Hazel thinks it is unbearable, to have her best friend and her first love die, and she gives a tremendously eloquent description of pure, unadulterated grief:
“When you go into the ER, one of the first things they ask you to do is to rate your pain on a scale of one to ten….once…it felt like my chest was on fire, flames licking the insides of my ribs fighting for a way to burn out of my body…the nurse asked about the pain…and I held up nine fingers….Later, the nurse…said ‘you know how I know you’re a fighter? You called a ten a nine.’ But that wasn’t quite right. I called it a nine because I was saving my ten. And here it was, the great and terrible ten, slamming me again and again as I lay still and alone in my bed staring at the ceiling, the waves tossing me against the rocks then pulling me back out to sea so they could launch me again into the jagged face of the cliff, leaving me floating faceup on the water, undrowned (Green, 2012 p. 263)”.
Green’s novel doesn’t have a happy ending, particularly. How could it? Augustus is dead and Hazel is dying. In the end, she finds a letter Augustus wrote to Afflictions’ author, which closes with “You don’t get to choose if you get hurt in this world, old man, but you do have some say in who hurts you. I like my choices. I hope she does too” (Green, 2012 p. 313).
And Hazel does.
There are some recurring themes in Stars. One is side effects of dying; Hazel informs us that most things are. Nostalgia, among them. Another is the idea that kids with cancer are grenades: Hazel is constantly worried that she will destroy her parents, and the people that she loves. She worries about letting Augustus love her—as much as she can control that anyway—because then when she dies he will be gutted. She is terrified for her parents, the loss they will feel when she dies. Another oft-repeated theme in the novel: “pain demands to be felt.” It does no good to bottle it up. The title comes from Shakespeare, when Cassius says “The fault, dear Brutus, is not in our stars/but in ourselves”—but, as the novel notes, “there is no shortage of fault to be found amid our stars” (Green, 2012 p. 112). There is, indeed, a whole lot of fault in Hazel’s stars, and in Augustus’.
Stars is unique in how utterly matter-of-fact it is. I chose novels about death that were not, on the whole, terribly maudlin; but Green least of all.
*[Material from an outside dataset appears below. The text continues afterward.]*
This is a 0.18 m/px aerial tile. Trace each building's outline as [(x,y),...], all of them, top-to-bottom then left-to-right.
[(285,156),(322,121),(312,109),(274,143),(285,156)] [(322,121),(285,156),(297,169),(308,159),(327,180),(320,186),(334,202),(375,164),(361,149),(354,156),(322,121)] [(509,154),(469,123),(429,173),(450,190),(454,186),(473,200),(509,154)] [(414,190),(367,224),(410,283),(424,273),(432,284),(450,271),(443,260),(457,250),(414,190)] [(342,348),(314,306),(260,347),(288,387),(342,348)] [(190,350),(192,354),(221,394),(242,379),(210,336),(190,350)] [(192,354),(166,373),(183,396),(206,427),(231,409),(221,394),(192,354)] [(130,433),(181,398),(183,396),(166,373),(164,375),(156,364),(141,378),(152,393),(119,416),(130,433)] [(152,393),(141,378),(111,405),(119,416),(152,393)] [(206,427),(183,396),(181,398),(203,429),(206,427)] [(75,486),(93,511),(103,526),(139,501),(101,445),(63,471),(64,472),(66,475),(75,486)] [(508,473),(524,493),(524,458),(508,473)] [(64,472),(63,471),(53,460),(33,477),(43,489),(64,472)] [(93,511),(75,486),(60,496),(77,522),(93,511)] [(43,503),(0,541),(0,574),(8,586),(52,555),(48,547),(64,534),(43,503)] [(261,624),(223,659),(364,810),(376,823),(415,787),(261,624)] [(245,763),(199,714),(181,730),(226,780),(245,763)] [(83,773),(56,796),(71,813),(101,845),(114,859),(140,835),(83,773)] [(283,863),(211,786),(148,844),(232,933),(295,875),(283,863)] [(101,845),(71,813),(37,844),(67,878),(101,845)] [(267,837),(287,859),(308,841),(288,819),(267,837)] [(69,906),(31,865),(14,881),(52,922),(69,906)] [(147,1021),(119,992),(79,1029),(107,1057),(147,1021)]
His characters scorn the idea of battling cancer. Instead, they are refreshingly pragmatic about the disease. Cancer, after all, is only trying to survive: they are merely victims of mutating cells.
Green captures the gallows humor, the exhilaration of first love, the ways in which teenagers might take on different affects to see what fits, perfectly. He is not concerned with playing to the reader’s emotions. He is concerned with giving us a glimpse into what it is like to be a teenager, in love for the first time, and to have to balance that with the horrible knowledge that you are going to die—and then to find that it was your love that was the grenade, all along.